Bird flu research to be published in full
Two studies reporting what makes the H5N1 bird flu virus transmissible in mammals should be published fully, with no details left out, say flu experts meeting at the World Health Organisation in Geneva.
They say the benefits to public health outweigh the risks of bioterrorism, but they concede that publication should be delayed so scientists can “engage in public communication” aimed at preventing “unnecessary anxiety”.
The decision to publish comes just a few short weeks after the National Science Advisory Board for Biosecurity (NSABB), the US’s top biosecurity panel, asked these virologists not to publish the research in detail.
The NSABB worried that bioterrorists would use the information to make dangerous, transmissible H5N1 – or that other, less careful researchers would repeat the work and let the virus get away.
Why the difference? The researchers themselves have always wanted to publish without restriction, and of the 22 people who met in Geneva, fully half were leading flu researchers, and none of the rest were biosecurity experts concerned with bioterrorism.
Lightning rod
But it wasn’t just a matter of researchers representing their own interests. Unlike the US panel, the Geneva group included public health experts from Indonesia and Vietnam, where people are dying of H5N1 and the virus is actively evolving. The chair of the censorship-favouring US panel, Paul Keim of Northern Arizona University in Flagstaff, was also part of this agreement, which the WHO describes as unanimous.
The issue has become a lightning rod for debate because the only thing standing between H5N1 bird flu, which infects birds in half a dozen countries in Asia and in Egypt, and a nasty pandemic is that the virus is hard for humans to catch. But we now know it can it become easily transmissible, in mammals anyway. Last year two labs created versions of the flu that transmits fine in ferrets, the best stand-ins for people.

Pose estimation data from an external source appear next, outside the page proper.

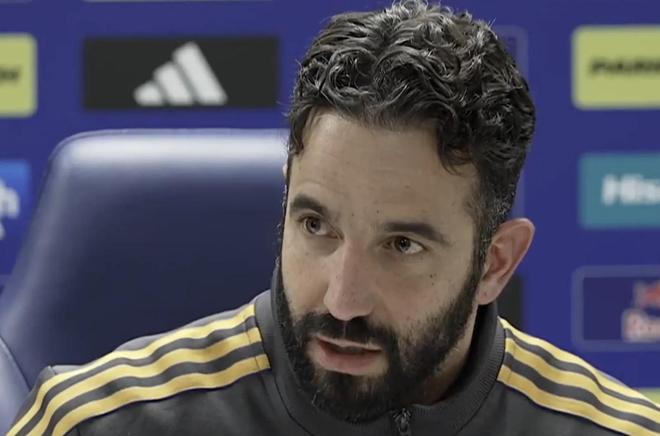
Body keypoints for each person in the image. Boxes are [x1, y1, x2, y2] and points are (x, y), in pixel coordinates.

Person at [8, 1, 660, 435]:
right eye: (317, 227)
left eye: (401, 245)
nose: (343, 300)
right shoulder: (95, 423)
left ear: (495, 264)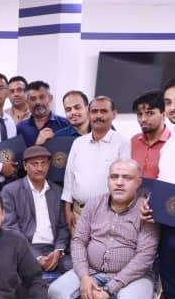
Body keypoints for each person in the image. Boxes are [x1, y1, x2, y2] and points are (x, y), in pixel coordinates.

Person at [49, 159, 159, 299]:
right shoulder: (94, 204)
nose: (119, 182)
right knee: (56, 292)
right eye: (114, 177)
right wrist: (84, 277)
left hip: (133, 276)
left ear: (138, 182)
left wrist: (109, 289)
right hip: (91, 270)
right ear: (108, 180)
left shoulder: (146, 211)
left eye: (126, 178)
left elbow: (145, 256)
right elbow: (78, 241)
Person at [138, 125, 175, 299]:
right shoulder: (171, 143)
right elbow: (165, 183)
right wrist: (149, 204)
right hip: (169, 227)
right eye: (170, 105)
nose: (173, 108)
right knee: (172, 294)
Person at [61, 96, 130, 233]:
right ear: (89, 114)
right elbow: (69, 178)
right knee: (77, 247)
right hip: (78, 213)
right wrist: (68, 210)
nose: (98, 116)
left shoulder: (122, 143)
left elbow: (125, 182)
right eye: (94, 111)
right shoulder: (78, 143)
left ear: (114, 114)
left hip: (108, 215)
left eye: (103, 111)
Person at [2, 146, 71, 273]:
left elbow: (63, 227)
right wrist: (36, 257)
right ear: (25, 166)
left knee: (71, 267)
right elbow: (10, 228)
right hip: (26, 248)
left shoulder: (57, 191)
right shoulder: (11, 191)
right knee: (21, 269)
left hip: (52, 248)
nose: (40, 168)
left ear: (49, 165)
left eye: (43, 163)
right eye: (35, 164)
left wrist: (58, 250)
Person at [16, 80, 69, 147]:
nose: (38, 102)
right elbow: (17, 154)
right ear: (27, 102)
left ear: (50, 98)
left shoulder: (65, 124)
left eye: (42, 97)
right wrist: (37, 144)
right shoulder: (20, 128)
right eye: (33, 99)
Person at [130, 91, 170, 179]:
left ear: (163, 114)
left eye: (150, 113)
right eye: (139, 114)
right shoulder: (133, 141)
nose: (143, 119)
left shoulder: (172, 142)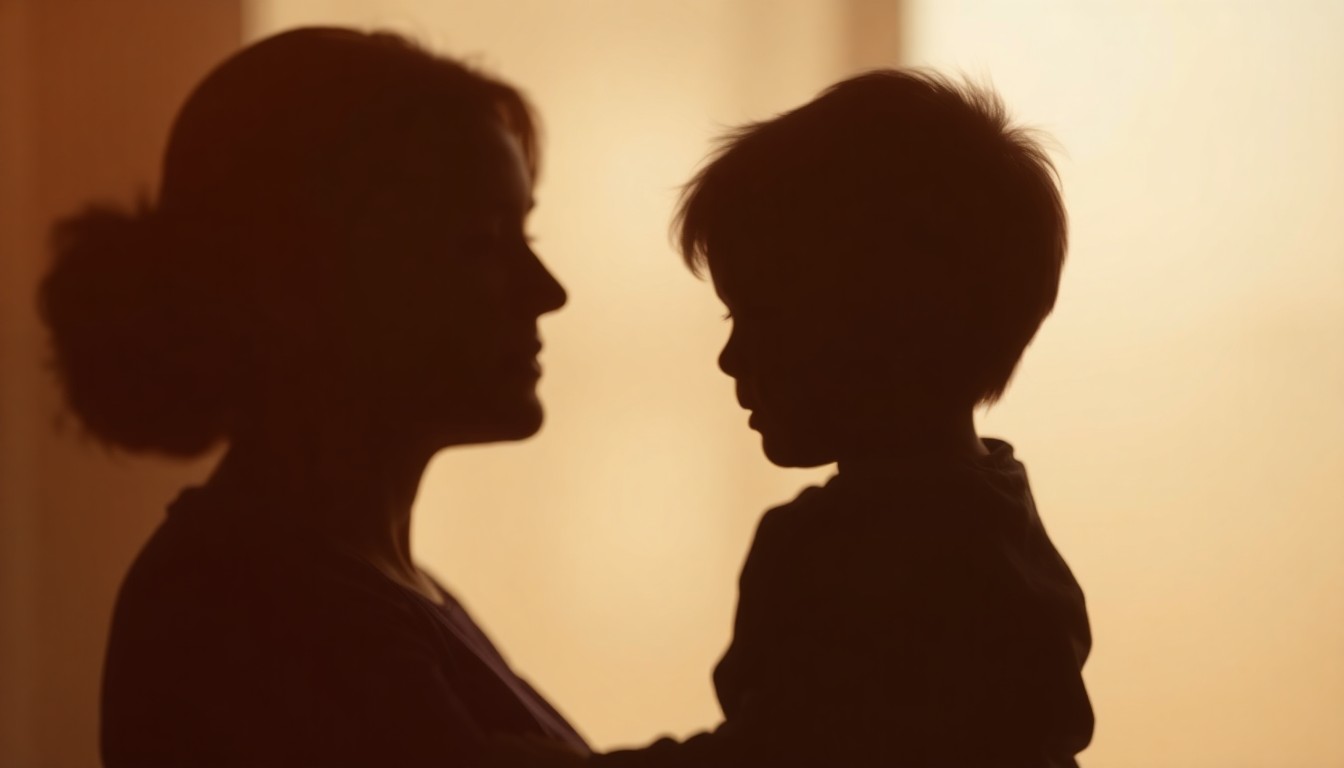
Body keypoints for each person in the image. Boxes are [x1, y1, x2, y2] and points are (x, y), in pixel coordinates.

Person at [505, 69, 1094, 767]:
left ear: (891, 325)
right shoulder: (1005, 533)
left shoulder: (865, 554)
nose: (731, 358)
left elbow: (786, 751)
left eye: (763, 317)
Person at [40, 27, 585, 767]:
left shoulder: (376, 588)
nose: (547, 291)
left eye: (526, 232)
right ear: (302, 282)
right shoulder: (248, 612)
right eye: (480, 243)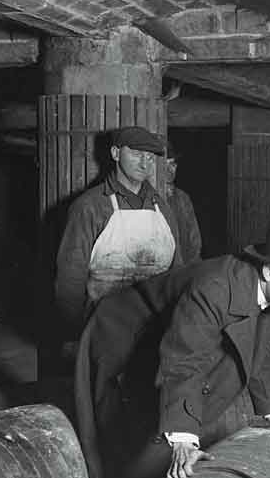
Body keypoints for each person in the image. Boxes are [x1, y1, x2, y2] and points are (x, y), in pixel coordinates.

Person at [74, 217, 270, 478]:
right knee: (122, 442)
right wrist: (184, 437)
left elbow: (258, 348)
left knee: (175, 420)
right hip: (123, 333)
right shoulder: (214, 288)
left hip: (169, 336)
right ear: (269, 271)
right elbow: (184, 360)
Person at [53, 126, 196, 344]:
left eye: (149, 157)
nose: (144, 163)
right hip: (102, 327)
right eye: (136, 154)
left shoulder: (162, 208)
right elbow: (70, 279)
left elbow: (176, 272)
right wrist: (72, 334)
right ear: (115, 153)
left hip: (154, 326)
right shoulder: (90, 207)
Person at [162, 147, 204, 263]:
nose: (169, 170)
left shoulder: (183, 197)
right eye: (165, 164)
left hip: (184, 267)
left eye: (173, 164)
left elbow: (194, 238)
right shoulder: (152, 196)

Most worryingly, one of the labs, in Rotterdam, the Netherlands, discovered that as few as five mutations made H5N1 as catchable as ordinary flu, while remaining as lethal as bird flu is now – and it kills around half the people who get it. This, says Keiji Fukuda, the WHO official who chaired today’s meeting in Geneva, “changed our perception of the risk from H5N1”.
Need-to-know basis
The two papers were submitted last year to the journals Nature and Science. US authorities – because the US National Agency for Allergy and Infectious Disease funded the work – sounded the alarm over fears that the Rotterdam work, especially, would provide a weapon to bioterrorists.
The NSABB met in Washington DC and in December asked that the work not be published in full, keeping the methods used to make the virus, and the mutations that made it nasty, under wraps.
The journals said they would accept this, as long as some mechanism could be found to get that information to people who needed it – notably scientists handling H5N1 and public health authorities in countries with the virus, both of whom need to watch for those mutations.
Data minders
“Now that we know how easy it is for this virus to mutate [and] to spread in aerosols, there’s every reason to suspect that in the natural environment this virus will emerge,” says Bruce Alberts, editor of Science, speaking about the Geneva meeting on Friday at the American Association for the Advancement of Science meeting in Vancouver, Canada. “This is a tremendous opportunity to mobilise resources to protect against a pandemic. The information has to be made open so that this research can be done rapidly.”
Finding a way to make it available, without publishing openly in the journals, was what the flu researchers had been trying to work out in Geneva over the last two days.
They gave up. There was no way, said Fukuda, to do this in a short time. “Who holds the sensitive information?” he said in a teleconference with reporters on Friday. “Who decides under what conditions to release it?”
In other words, should the US funders of the work decide who gets the withheld details? Or the American and British journal publishers? Must the poorer countries at risk from H5N1 depend on British and American largesse for data vital to protecting themselves, after they supplied the viruses with which the research was done in the first place? The political sensitivity of the issue may have carried more weight in Geneva than it did in Washington.
Weighing the risks
In addition, the researchers discount the possibility of a bioterrorist making the virus. “It’s just too difficult for more than a few labs to do it,” says Ab Osterhaus, head of the Rotterdam lab.
“What is the chance of a terrorist producing this virus? You have to be a pretty sophisticated scientist,” agrees Alberts. The advantages of keeping scientific details from putative bioterrorists, he said, must be weighed against the advantages of working on vaccines, which “can be done more rapidly in an open environment”.
Questions of bioterror are one thing. Making sure further work with the virus is done safely is another. The world’s top flu labs recently agreed to a voluntary moratorium on the research until late March, while those issues are discussed.
Fukuda says the moratorium will be extended, while the WHO convenes another meeting with biosafety experts to discuss ways to take the research forward safely. “This may be a case where we limit the number of labs working on the virus, so we limit the chance of the virus escaping,” says Alberts.